La pérdida acumulada desde enero sumará $960, o sea el equivalente a un
mes de trabajo. Esta es la medida
del impuesto inflacionario pagado por los trabajadores privados formales. Los $100 devolverán el 10% de esa
pérdida y el salario real de agosto estará 19% por debajo del nivel
pre-devaluación.
Para
los poco más de 750.000 trabajadores que ganan menos de $300, el salario
promedio que en enero era de $224, a fines de mayo había caído en términos
reales a $178. Con el aumento
propuesto, tendrán una ganancia con relación a enero de $54, pero la pérdida
acumulada desde la devaluación habrá sumado $229.

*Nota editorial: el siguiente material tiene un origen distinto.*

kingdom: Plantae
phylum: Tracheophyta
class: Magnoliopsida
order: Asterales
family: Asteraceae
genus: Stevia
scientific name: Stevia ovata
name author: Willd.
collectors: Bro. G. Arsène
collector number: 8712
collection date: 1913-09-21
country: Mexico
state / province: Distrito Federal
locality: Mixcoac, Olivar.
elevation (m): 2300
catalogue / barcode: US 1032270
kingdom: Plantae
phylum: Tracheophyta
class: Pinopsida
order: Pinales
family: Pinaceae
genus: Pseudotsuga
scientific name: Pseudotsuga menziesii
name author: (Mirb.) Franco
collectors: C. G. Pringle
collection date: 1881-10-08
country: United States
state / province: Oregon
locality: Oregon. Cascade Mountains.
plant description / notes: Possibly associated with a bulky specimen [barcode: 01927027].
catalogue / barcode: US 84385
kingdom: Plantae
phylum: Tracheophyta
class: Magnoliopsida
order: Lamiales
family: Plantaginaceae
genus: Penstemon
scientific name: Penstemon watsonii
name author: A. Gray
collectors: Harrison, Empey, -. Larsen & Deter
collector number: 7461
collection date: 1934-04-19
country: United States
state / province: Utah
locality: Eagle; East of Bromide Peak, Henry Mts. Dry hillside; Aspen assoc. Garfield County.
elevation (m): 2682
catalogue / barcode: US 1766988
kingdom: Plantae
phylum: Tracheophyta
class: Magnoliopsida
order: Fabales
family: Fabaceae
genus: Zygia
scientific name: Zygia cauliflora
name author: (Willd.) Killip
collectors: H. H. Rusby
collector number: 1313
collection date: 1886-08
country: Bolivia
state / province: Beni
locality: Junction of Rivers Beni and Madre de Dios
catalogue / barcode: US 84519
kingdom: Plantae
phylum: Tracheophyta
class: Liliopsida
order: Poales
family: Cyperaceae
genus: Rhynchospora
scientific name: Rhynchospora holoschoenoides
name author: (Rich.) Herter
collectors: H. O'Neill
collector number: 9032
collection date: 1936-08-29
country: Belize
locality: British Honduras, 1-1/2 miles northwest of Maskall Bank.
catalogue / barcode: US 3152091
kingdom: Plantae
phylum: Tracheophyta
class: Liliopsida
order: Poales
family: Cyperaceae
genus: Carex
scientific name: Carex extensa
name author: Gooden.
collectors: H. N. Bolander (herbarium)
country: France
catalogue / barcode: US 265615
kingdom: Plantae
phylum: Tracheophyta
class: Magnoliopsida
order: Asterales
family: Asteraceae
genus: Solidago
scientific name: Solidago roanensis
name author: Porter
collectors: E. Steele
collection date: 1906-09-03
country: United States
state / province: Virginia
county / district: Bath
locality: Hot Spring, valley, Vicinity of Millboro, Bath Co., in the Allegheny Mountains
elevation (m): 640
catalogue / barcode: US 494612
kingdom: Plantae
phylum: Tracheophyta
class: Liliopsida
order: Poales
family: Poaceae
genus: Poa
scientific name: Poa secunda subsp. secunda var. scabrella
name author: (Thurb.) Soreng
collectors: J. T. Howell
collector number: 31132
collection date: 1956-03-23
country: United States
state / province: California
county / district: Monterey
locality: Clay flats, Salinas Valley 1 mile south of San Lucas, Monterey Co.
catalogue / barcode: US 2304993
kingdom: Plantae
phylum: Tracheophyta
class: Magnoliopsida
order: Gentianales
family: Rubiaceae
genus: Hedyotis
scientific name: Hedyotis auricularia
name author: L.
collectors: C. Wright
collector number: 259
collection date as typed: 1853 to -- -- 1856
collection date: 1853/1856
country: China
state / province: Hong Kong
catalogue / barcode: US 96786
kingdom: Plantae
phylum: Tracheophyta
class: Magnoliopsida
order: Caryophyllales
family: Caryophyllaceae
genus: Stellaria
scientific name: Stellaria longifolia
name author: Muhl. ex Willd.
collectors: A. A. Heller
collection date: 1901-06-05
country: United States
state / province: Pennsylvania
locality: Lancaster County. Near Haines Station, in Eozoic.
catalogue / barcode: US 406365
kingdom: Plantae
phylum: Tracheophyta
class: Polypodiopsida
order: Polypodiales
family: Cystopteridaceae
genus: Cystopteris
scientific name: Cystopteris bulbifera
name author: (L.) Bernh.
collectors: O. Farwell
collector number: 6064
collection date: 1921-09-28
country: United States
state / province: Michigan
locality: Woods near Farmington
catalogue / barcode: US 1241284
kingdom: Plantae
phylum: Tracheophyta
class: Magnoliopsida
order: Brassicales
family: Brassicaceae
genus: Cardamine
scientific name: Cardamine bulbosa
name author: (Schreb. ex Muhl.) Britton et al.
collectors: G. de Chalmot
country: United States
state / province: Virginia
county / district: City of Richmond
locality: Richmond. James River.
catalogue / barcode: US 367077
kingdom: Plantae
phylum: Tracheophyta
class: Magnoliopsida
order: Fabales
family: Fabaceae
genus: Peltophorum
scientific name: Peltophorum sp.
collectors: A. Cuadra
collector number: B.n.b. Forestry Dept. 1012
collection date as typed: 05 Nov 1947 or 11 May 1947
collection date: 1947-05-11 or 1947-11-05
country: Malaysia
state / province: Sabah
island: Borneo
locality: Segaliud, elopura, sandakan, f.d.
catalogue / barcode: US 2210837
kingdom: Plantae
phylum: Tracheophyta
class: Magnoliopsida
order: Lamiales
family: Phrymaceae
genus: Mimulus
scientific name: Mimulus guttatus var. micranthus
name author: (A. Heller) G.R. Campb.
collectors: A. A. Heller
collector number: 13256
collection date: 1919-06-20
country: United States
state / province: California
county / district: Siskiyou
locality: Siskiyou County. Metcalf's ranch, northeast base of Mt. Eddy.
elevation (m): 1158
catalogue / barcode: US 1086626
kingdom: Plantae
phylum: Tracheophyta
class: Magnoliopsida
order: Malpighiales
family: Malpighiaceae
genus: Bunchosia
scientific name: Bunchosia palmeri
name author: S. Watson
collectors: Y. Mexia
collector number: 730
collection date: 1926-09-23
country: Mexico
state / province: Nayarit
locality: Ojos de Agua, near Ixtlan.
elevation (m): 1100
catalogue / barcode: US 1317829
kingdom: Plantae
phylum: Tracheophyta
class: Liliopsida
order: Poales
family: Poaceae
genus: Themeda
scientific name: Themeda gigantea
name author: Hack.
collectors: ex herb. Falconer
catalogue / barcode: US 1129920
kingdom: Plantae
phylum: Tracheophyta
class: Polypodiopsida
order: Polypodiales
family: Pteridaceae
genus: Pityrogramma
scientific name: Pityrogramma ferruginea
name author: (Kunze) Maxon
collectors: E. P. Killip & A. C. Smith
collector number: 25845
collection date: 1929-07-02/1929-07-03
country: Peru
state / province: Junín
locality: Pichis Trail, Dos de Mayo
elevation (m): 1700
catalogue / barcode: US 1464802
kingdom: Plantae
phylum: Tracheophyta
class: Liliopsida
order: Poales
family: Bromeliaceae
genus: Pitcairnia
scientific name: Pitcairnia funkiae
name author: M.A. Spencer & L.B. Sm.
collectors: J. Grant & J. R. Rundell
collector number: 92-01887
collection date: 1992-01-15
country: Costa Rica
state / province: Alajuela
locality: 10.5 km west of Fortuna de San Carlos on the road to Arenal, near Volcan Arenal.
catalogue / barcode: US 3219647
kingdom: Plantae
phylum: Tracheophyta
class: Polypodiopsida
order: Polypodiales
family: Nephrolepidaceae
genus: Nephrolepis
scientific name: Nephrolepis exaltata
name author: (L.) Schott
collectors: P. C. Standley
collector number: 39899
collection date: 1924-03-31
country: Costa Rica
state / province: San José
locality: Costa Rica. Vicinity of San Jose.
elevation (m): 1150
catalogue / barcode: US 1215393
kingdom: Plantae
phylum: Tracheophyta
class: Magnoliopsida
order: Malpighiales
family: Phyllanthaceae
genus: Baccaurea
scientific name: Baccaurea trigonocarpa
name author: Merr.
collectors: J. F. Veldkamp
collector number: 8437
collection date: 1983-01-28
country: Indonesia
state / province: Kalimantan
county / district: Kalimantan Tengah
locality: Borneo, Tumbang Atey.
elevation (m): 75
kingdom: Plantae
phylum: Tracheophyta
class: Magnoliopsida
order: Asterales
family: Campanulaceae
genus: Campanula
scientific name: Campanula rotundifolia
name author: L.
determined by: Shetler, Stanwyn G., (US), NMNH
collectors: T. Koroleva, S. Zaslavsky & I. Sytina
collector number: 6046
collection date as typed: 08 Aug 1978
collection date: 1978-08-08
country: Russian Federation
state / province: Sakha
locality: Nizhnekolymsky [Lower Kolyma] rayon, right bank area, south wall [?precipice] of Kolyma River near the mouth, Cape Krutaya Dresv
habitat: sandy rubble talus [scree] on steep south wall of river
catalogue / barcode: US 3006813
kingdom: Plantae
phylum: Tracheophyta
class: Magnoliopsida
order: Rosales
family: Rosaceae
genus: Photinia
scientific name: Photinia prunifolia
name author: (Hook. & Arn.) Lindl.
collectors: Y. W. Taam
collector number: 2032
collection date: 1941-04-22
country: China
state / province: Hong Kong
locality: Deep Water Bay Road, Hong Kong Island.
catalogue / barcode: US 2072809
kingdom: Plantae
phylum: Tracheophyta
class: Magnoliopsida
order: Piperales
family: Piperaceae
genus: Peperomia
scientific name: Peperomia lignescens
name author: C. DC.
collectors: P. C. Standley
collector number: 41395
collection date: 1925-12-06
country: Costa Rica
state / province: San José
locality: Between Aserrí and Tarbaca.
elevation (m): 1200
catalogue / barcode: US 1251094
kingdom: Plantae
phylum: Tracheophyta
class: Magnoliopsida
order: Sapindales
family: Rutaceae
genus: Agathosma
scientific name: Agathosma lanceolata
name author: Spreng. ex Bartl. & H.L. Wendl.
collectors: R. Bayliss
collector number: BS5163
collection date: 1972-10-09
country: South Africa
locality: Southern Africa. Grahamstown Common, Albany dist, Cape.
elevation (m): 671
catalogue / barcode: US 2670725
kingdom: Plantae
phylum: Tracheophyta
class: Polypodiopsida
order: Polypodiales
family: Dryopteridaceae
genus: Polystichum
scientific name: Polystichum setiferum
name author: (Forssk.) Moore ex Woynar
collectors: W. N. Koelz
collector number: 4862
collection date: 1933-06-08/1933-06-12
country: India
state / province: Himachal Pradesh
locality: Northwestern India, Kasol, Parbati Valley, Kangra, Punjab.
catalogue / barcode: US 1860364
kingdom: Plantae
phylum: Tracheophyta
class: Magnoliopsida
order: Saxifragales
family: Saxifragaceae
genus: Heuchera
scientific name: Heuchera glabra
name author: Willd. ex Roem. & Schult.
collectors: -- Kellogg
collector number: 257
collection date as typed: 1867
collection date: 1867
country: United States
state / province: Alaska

El efecto sobre la demanda agregada será
muy limitado. En enero la masa devengada de remuneraciones del sector privado formal
fue de $3.274 millones. Como
resultado de la caída de la ocupación (que, de acuerdo a la encuesta mensual del
Ministerio de Trabajo alcanzó a 5.6% en los principales centros urbanos); sin
considerar los ajustes en salarios nominales habidos en el período; asumiendo
adicionalmente que la ocupación se estabilizará y que todas las empresas pagarán
el aumento de $100, puede esperarse que la masa bruta mensual de remuneraciones
privadas se incremente en $330 millones.
Pero si, como calcula el gobierno, el efecto directo del alza salarial
sobre los precios al consumidor es de 2.5%, debe también esperarse una caída en
igual proporción en el poder adquisitivo de la mayoría de trabajadores no
incluidos en la medida. Esa caída
puede estimarse en algo más de $104 millones para el mes de agosto. Esto implica que el efecto neto total
sobre el ingreso de los hogares será de unos $225 millones. Esta cifra equivale al 1% del consumo
privado de un mes.
No
parece este el camino para reparar el costo social y económico de haber
devaluado en una situación de alto desempleo.